::: Data to examine

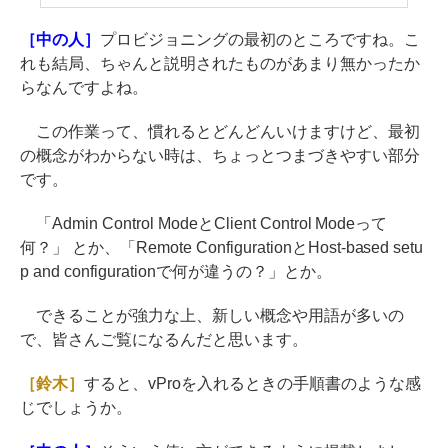
［中の人］
プロビジョニングの最初のところですね。こ
れも結局、ちゃんと説明されたものがあまり無かったか
らなんですよね。
この作業って、慣れるとどんどんいけますけど、最初
の概念がわからない時は、ちょっとつまづきやすい部分
です。
「Admin Control ModeとClient Control Modeって
何？」 とか、「Remote ConfigurationとHost-based setu
p and configurationで何が違うの？」とか。
できることが強力な上、新しい概念や用語が多いの
で、皆さんご覧になるんだと思います。
［鈴木］
すると、vProを入れるときの手順書のような感
じでしょうか。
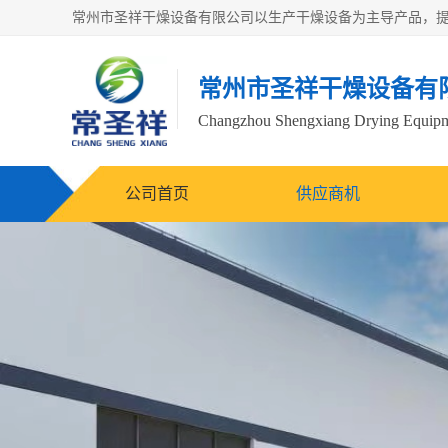
常州市圣祥干燥设备有
Changzhou Shengxiang Drying Equipme
公司首页
供应商机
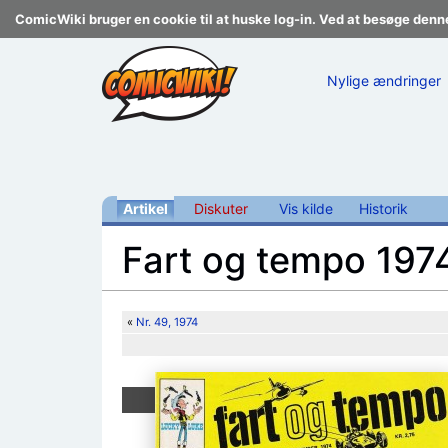
ComicWiki bruger en cookie til at huske log-in. Ved at besøge denn
Nylige ændringer
Artikel
Diskuter
Vis kilde
Historik
Fart og tempo 1974
Skift til:
navigering
,
søgning
«
Nr. 49, 1974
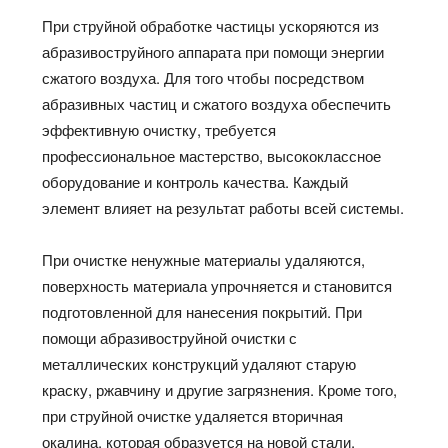
При струйной обработке частицы ускоряются из
абразивоструйного аппарата при помощи энергии
сжатого воздуха. Для того чтобы посредством
абразивных частиц и сжатого воздуха обеспечить
эффективную очистку, требуется
профессиональное мастерство, высококлассное
оборудование и контроль качества. Каждый
элемент влияет на результат работы всей системы.
При очистке ненужные материалы удаляются,
поверхность материала упрочняется и становится
подготовленной для нанесения покрытий. При
помощи абразивоструйной очистки с
металлических конструкций удаляют старую
краску, ржавчину и другие загрязнения. Кроме того,
при струйной очистке удаляется вторичная
окалина, которая образуется на новой стали.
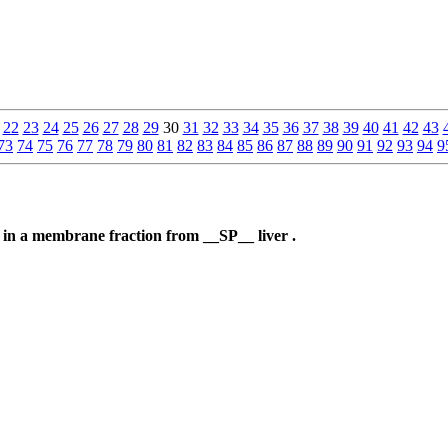
22
23
24
25
26
27
28
29
30
31
32
33
34
35
36
37
38
39
40
41
42
43
73
74
75
76
77
78
79
80
81
82
83
84
85
86
87
88
89
90
91
92
93
94
9
in a membrane fraction from __SP__ liver .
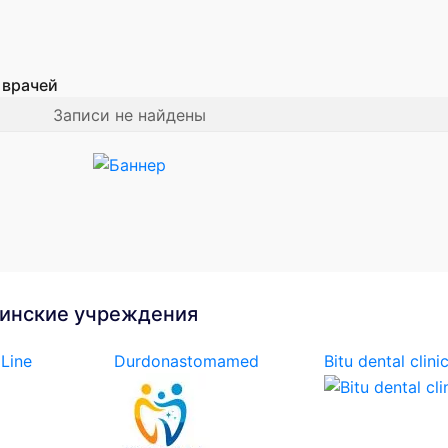
 врачей
Записи не найдены
инские учреждения
Line
Durdonastomamed
Bitu dental clini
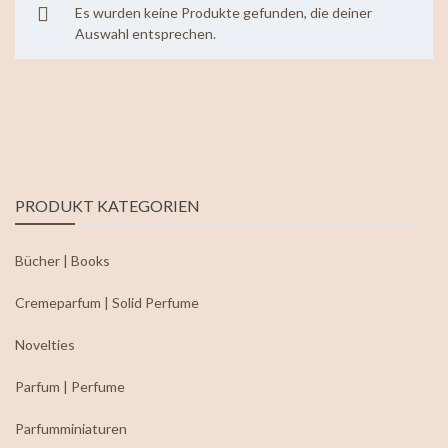
Es wurden keine Produkte gefunden, die deiner
Auswahl entsprechen.
PRODUKT KATEGORIEN
Bücher | Books
Cremeparfum | Solid Perfume
Novelties
Parfum | Perfume
Parfumminiaturen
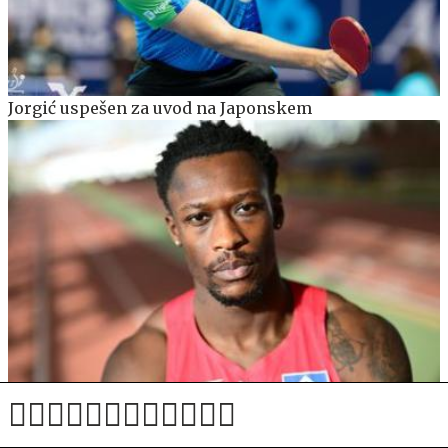
Jorgić uspešen za uvod na Japonskem
Nemškemu rekorderju na 100 m Ansahu grozi
štiriletna dopinška kazen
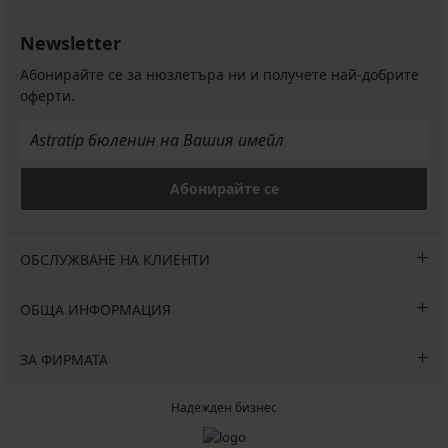
Newsletter
Абонирайте се за нюзлетъра ни и получете най-добрите
оферти.
Абонирайте се
ОБСЛУЖВАНЕ НА КЛИЕНТИ
ОБЩА ИНФОРМАЦИЯ
ЗА ФИРМАТА
Надежден бизнес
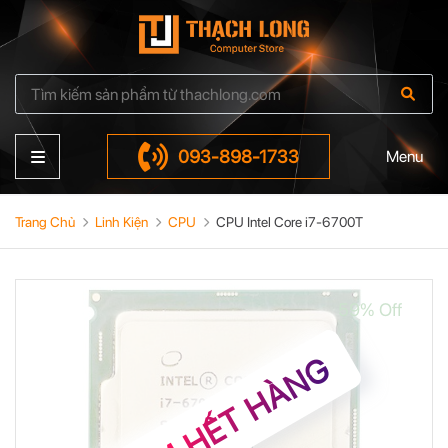
093-898-1733
Menu
Trang Chủ
Linh Kiện
CPU
CPU Intel Core i7-6700T
59% Off
TẠM HẾT HÀNG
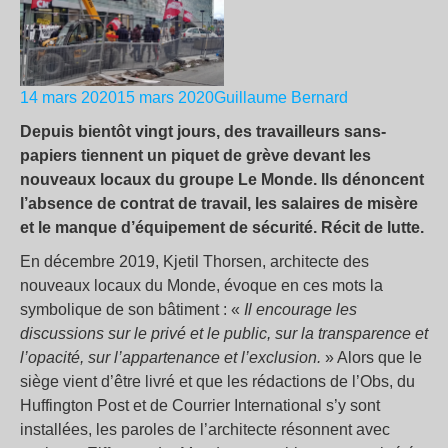
14 mars 202015 mars 2020
Guillaume Bernard
Depuis bientôt vingt jours, des travailleurs sans-
papiers tiennent un piquet de grève devant les
nouveaux locaux du groupe Le Monde. Ils dénoncent
l’absence de contrat de travail, les salaires de misère
et le manque d’équipement de sécurité. Récit de lutte.
En décembre 2019, Kjetil Thorsen, architecte des
nouveaux locaux du Monde, évoque en ces mots la
symbolique de son bâtiment : «
Il encourage les
discussions sur le privé et le public, sur la transparence et
l’opacité, sur l’appartenance et l’exclusion.
» Alors que le
siège vient d’être livré et que les rédactions de l’Obs, du
Huffington Post et de Courrier International s’y sont
installées, les paroles de l’architecte résonnent avec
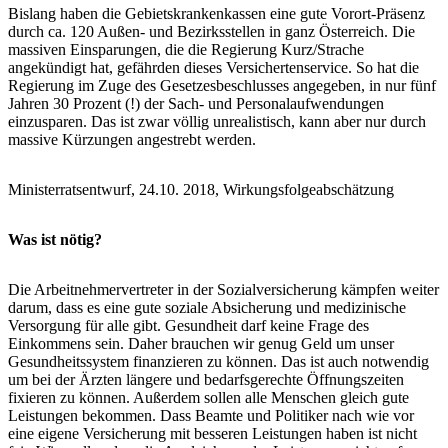
Bislang haben die Gebietskrankenkassen eine gute Vorort-Präsenz
durch ca. 120 Außen- und Bezirksstellen in ganz Österreich. Die
massiven Einsparungen, die die Regierung Kurz/Strache
angekündigt hat, gefährden dieses Versichertenservice. So hat die
Regierung im Zuge des Gesetzesbeschlusses angegeben, in nur fünf
Jahren 30 Prozent (!) der Sach- und Personalaufwendungen
einzusparen. Das ist zwar völlig unrealistisch, kann aber nur durch
massive Kürzungen angestrebt werden.
Ministerratsentwurf, 24.10. 2018, Wirkungsfolgeabschätzung
Was ist nötig?
Die Arbeitnehmervertreter in der Sozialversicherung kämpfen weiter
darum, dass es eine gute soziale Absicherung und medizinische
Versorgung für alle gibt. Gesundheit darf keine Frage des
Einkommens sein. Daher brauchen wir genug Geld um unser
Gesundheitssystem finanzieren zu können. Das ist auch notwendig
um bei der Ärzten längere und bedarfsgerechte Öffnungszeiten
fixieren zu können. Außerdem sollen alle Menschen gleich gute
Leistungen bekommen. Dass Beamte und Politiker nach wie vor
eine eigene Versicherung mit besseren Leistungen haben ist nicht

::::::

What is required:
From the start of the records up to and including the line with "Bitu dental clini", write out the text read from the pages as a JSON list of strings, one string per line, skipping blank lines. Leave out the pictures.

Answer area:
[
  "［中の人］",
  "プロビジョニングの最初のところですね。こ",
  "れも結局、ちゃんと説明されたものがあまり無かったか",
  "らなんですよね。",
  "この作業って、慣れるとどんどんいけますけど、最初",
  "の概念がわからない時は、ちょっとつまづきやすい部分",
  "です。",
  "「Admin Control ModeとClient Control Modeって",
  "何？」 とか、「Remote ConfigurationとHost-based setu",
  "p and configurationで何が違うの？」とか。",
  "できることが強力な上、新しい概念や用語が多いの",
  "で、皆さんご覧になるんだと思います。",
  "［鈴木］",
  "すると、vProを入れるときの手順書のような感",
  "じでしょうか。",
  "常州市圣祥干燥设备有",
  "Changzhou Shengxiang Drying Equipme",
  "公司首页",
  "供应商机",
  "ComicWiki bruger en cookie til at huske log-in. Ved at besøge denn",
  "Nylige ændringer",
  "Artikel",
  "Diskuter",
  "Vis kilde",
  "Historik",
  "Fart og tempo 1974",
  "Skift til:",
  "navigering",
  ",",
  "søgning",
  "«",
  "Nr. 49, 1974",
  "При струйной обработке частицы ускоряются из",
  "абразивоструйного аппарата при помощи энергии",
  "сжатого воздуха. Для того чтобы посредством",
  "абразивных частиц и сжатого воздуха обеспечить",
  "эффективную очистку, требуется",
  "профессиональное мастерство, высококлассное",
  "оборудование и контроль качества. Каждый",
  "элемент влияет на результат работы всей системы.",
  "При очистке ненужные материалы удаляются,",
  "поверхность материала упрочняется и становится",
  "подготовленной для нанесения покрытий. При",
  "помощи абразивоструйной очистки с",
  "металлических конструкций удаляют старую",
  "краску, ржавчину и другие загрязнения. Кроме того,",
  "при струйной очистке удаляется вторичная",
  "окалина, которая образуется на новой стали.",
  "22",
  "23",
  "24",
  "25",
  "26",
  "27",
  "28",
  "29",
  "30",
  "31",
  "32",
  "33",
  "34",
  "35",
  "36",
  "37",
  "38",
  "39",
  "40",
  "41",
  "42",
  "43",
  "73",
  "74",
  "75",
  "76",
  "77",
  "78",
  "79",
  "80",
  "81",
  "82",
  "83",
  "84",
  "85",
  "86",
  "87",
  "88",
  "89",
  "90",
  "91",
  "92",
  "93",
  "94",
  "9",
  "in a membrane fraction from __SP__ liver .",
  " врачей",
  "Записи не найдены",
  "инские учреждения",
  "Line",
  "Durdonastomamed",
  "Bitu dental clini"
]